04 May 2009

Merleau-Ponty and Post-Modernism

I finished reading the required chapters in Merleau-Ponty's Phenomenology of Perception last night. For the most part, I was impressed. This is the first time I've ever encountered a non-taiji player describing something like the bodily sensations that I notice in push-hands, the way the body can move before conscious thought sets in. I felt like 90% of what Merleau-Ponty was saying made perfect sense and was exactly the way I myself experienced things like the body and time.

But one thing troubles me. I can see little pointers scattered through the text that almost certainly paved the way for the post-modern movement. I have no problem with the idea that nothing can be known with absolute certainty, but post-modernism generally doesn't tack on those last three words. It tends towards an absolute relativism that I find to be at odds with the phenomenological reduction. Rather than putting the world in brackets, and not worrying about what the phenomena can or can't tell us about that [world], post-modernists seem to bury the world entirely. Essentially, there are no facts, and all viewpoints are equally valid. Pelletti commented that it was pointless to argue with real postmodernists, as they have no interest in coming to any sort of common truth; instead, it becomes nothing more than a game of manipulation and power.

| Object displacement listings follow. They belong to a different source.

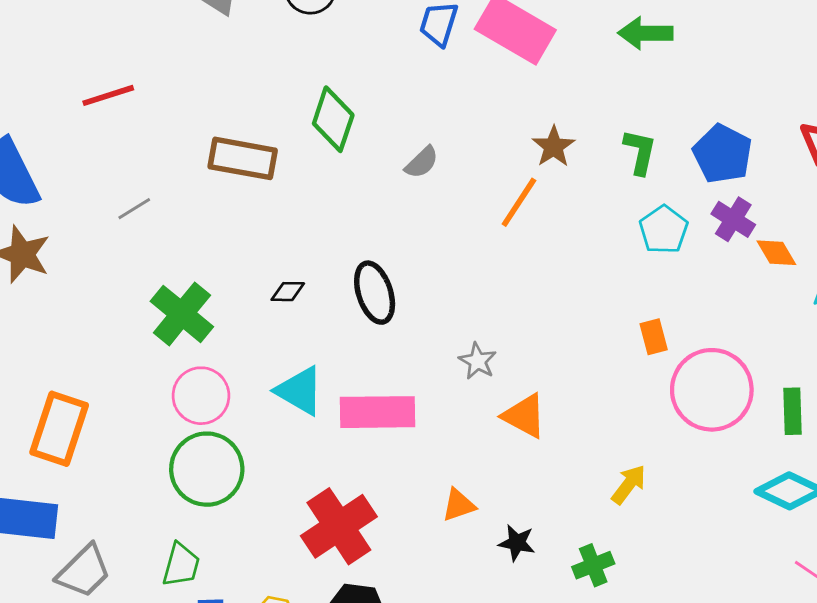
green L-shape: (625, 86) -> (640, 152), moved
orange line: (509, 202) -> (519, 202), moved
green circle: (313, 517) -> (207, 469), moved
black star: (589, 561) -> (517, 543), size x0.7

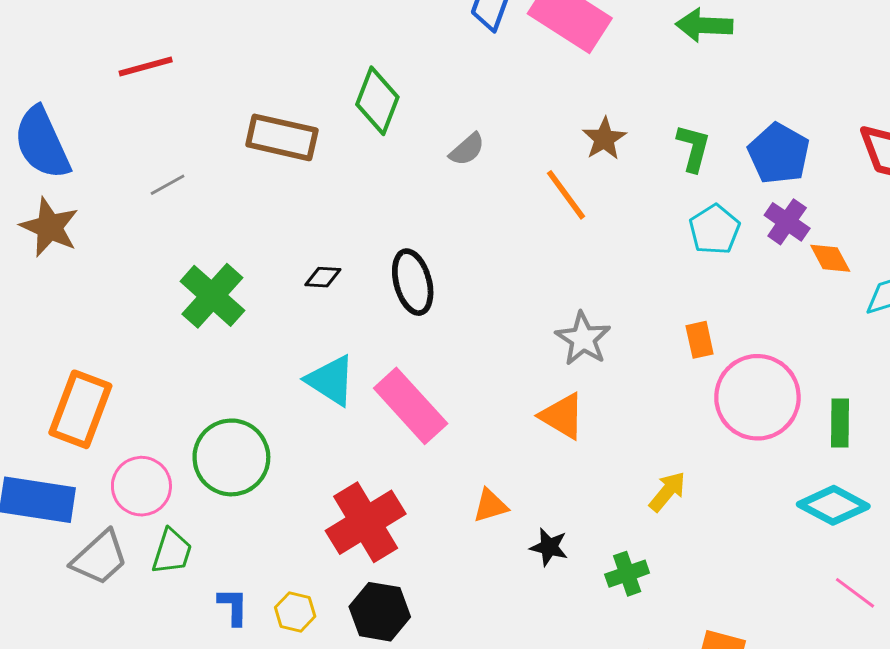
orange line: (519, 202) -> (566, 195), turned -72
gray star: (478, 361) -> (583, 339), moved, size x1.4
pink circle: (201, 396) -> (141, 486), moved
pink rectangle: (378, 412) -> (411, 406), turned 46
green trapezoid: (181, 565) -> (172, 552), moved

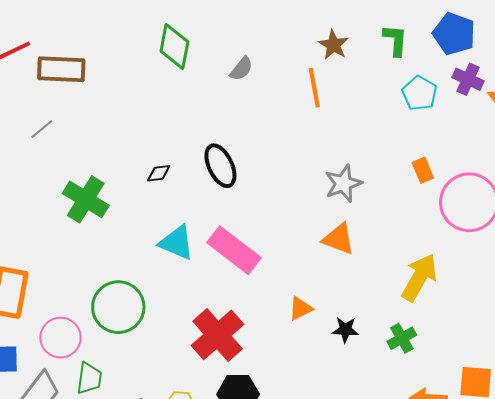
brown rectangle: (282, 137) -> (61, 69), moved
orange line: (566, 195) -> (314, 88), turned 36
gray star: (583, 339) -> (343, 184), turned 30
yellow arrow: (667, 492) -> (419, 277), size x1.6

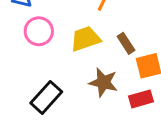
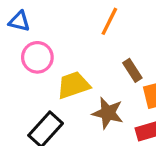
yellow trapezoid: (85, 39) -> (73, 85), moved

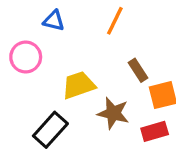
blue triangle: (19, 21) -> (54, 21), moved
pink circle: (37, 57) -> (26, 57), moved

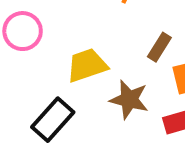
brown rectangle: (138, 70) -> (159, 47), turned 65

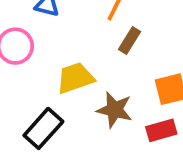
brown rectangle: (159, 47) -> (130, 40), moved

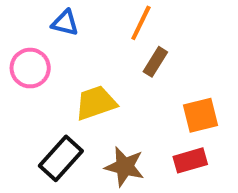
brown star: (115, 110) -> (125, 167), moved

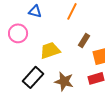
brown rectangle: (155, 62) -> (84, 40), moved

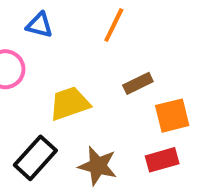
brown rectangle: (84, 40) -> (138, 83), turned 32

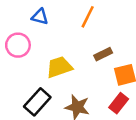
red rectangle: (162, 160) -> (119, 103), turned -36

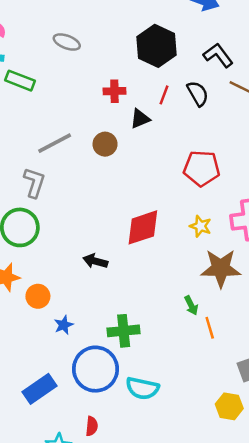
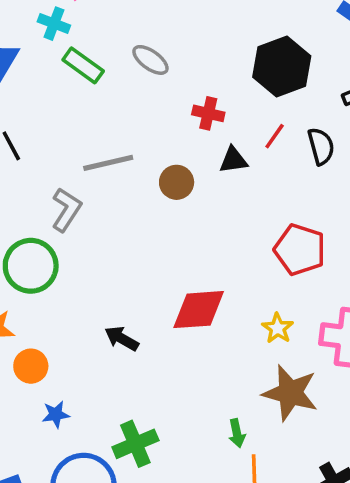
gray ellipse: (67, 42) -> (150, 60), moved
green cross: (124, 331) -> (135, 444), turned -32

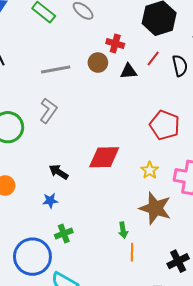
brown circle: (177, 182) -> (98, 63), moved
gray L-shape: (66, 210) -> (48, 111), moved
blue star: (56, 414) -> (50, 201), moved
green cross: (135, 444) -> (64, 234), size x0.7

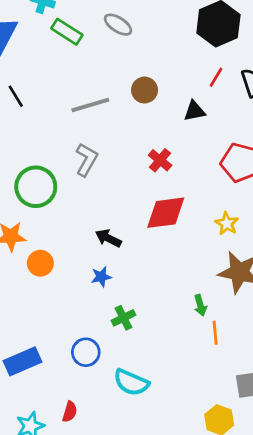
red cross: (115, 43) -> (160, 160), moved, turned 30
black triangle: (129, 71) -> (194, 111), moved
blue circle: (32, 257) -> (86, 352), size x0.6

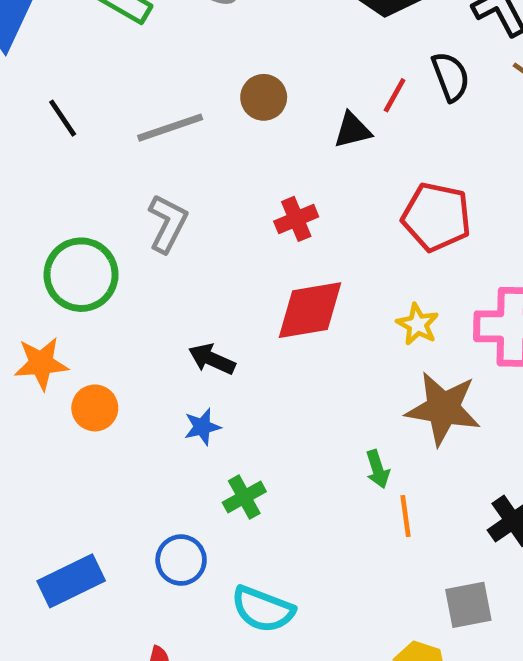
red line: (216, 77) -> (395, 95), moved
black line: (16, 96) -> (63, 118), moved
red cross: (160, 160) -> (296, 219), turned 30

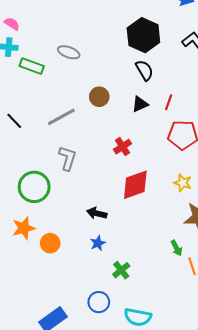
black semicircle: (451, 77) -> (144, 70), moved
red line: (395, 95) -> (169, 102), moved

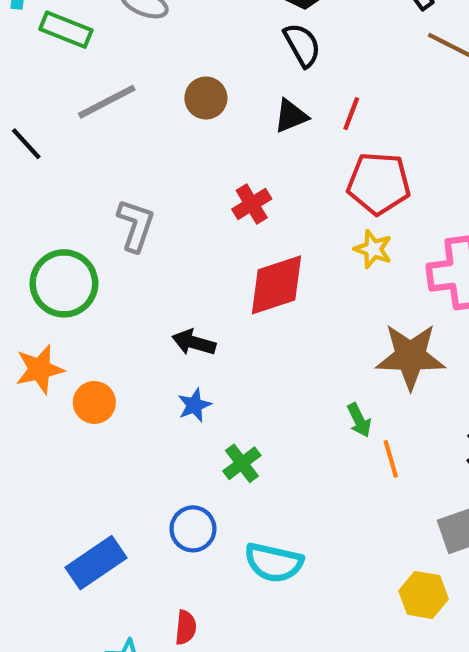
gray line: (61, 117) -> (107, 102), moved
yellow star: (183, 183) -> (373, 249), moved

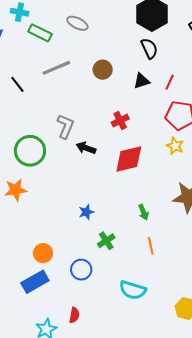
black arrow: (194, 342) -> (86, 148), moved
orange circle: (94, 402) -> (43, 253), moved
green arrow: (359, 420) -> (143, 212), moved
orange line: (391, 459) -> (151, 246), moved
cyan semicircle: (274, 563) -> (133, 290), moved

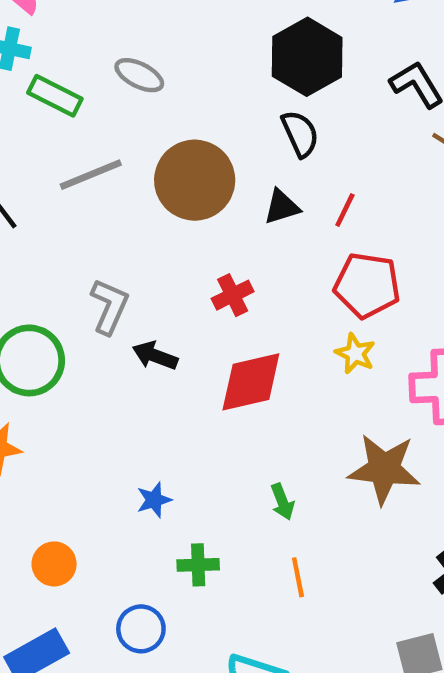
brown circle: (103, 70) -> (195, 180), size x1.8
green cross: (106, 241) -> (198, 565), turned 30
orange circle: (43, 253) -> (54, 564), moved

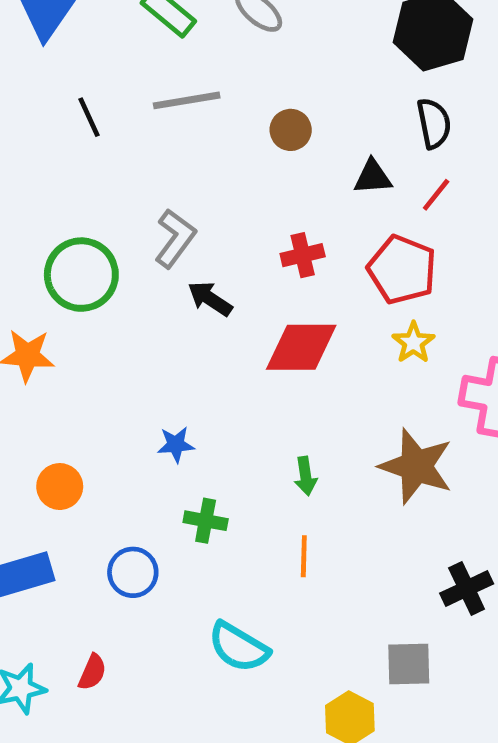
black semicircle: (300, 134) -> (434, 123), moved
brown circle: (195, 180) -> (291, 130), size x0.5
red pentagon: (367, 285) -> (402, 270), moved

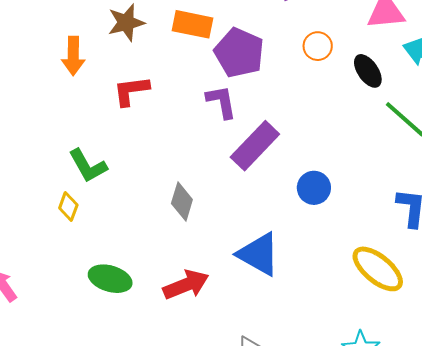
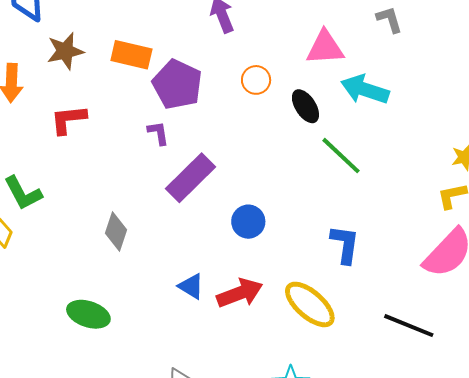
purple L-shape: (221, 102) -> (158, 133), size x0.7
blue triangle: (259, 254) -> (191, 286), size x0.6
green ellipse: (110, 279) -> (88, 314), moved
red arrow: (186, 285) -> (240, 293), moved

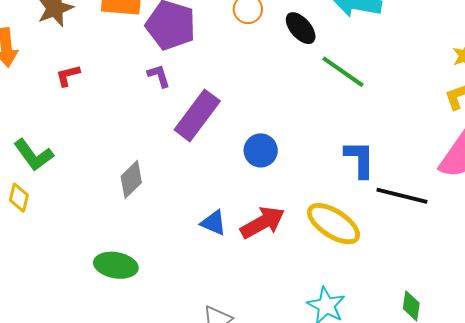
red L-shape: (68, 119) -> (68, 75), size x0.7
gray diamond: (116, 232) -> (131, 179), turned 36
black line: (409, 326) -> (402, 196), moved

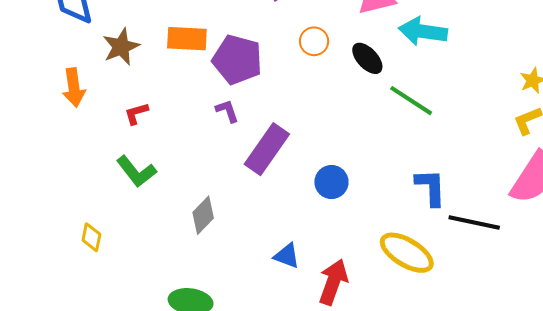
green L-shape: (34, 155) -> (136, 171), moved
red arrow: (263, 223) -> (333, 282), moved, turned -39

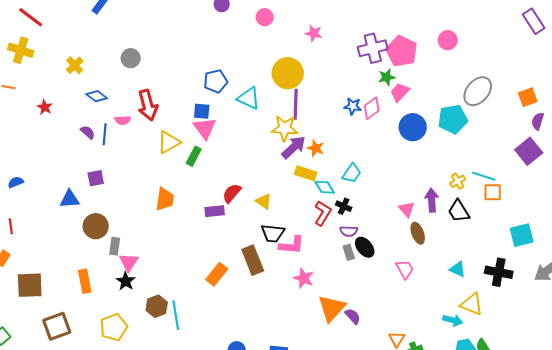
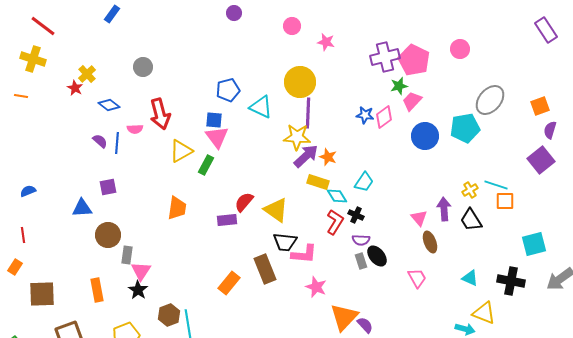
pink circle: (265, 17) -> (292, 26), moved
red star: (45, 107) -> (75, 88), moved
yellow triangle: (264, 201) -> (276, 210), size x1.5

He also gave a rather extreme example of a French post-modern philosopher (can't remember the name, but I think he was at Harvard) who scoffed at the idea that King Tut might have died of smallpox. Since smallpox wasn't discovered (read: created/invented) until the 1800's, it was completely impossible that King Tut could have died of it! Now, with the qualification that no one in King Tut's day would have known about smallpox, and therefore experientially he could not have died of smallpox, I can say, fine. But lacking that qualification...

Essentially (according to the pomos), there are no facts or truths. There are only ideas that have won some sort of ideological battle, and so are currently accepted. So ... if it was not accepted that rattlesnakes had deadly venom, would no one die of rattlesnake bites? If it was not accepted that people don't fall through solid material, would no one be able to walk down the street without sinking into the earth? Going by the post-modern perspective, these would both seem to be the case. It also becomes clear why this viewpoint is attractive to nutjobs of all stripes. If a non-philosopher justifies some bizarre idea by an appeal to post-modernism, I'd estimate that there's a 99.99999% chance that said person is a crackpot. This estimate is probably low.

Back to Merleau Ponty, I'm hoping to read the rest of the book after finals are done, and then I might have more to say specifically about his ideas.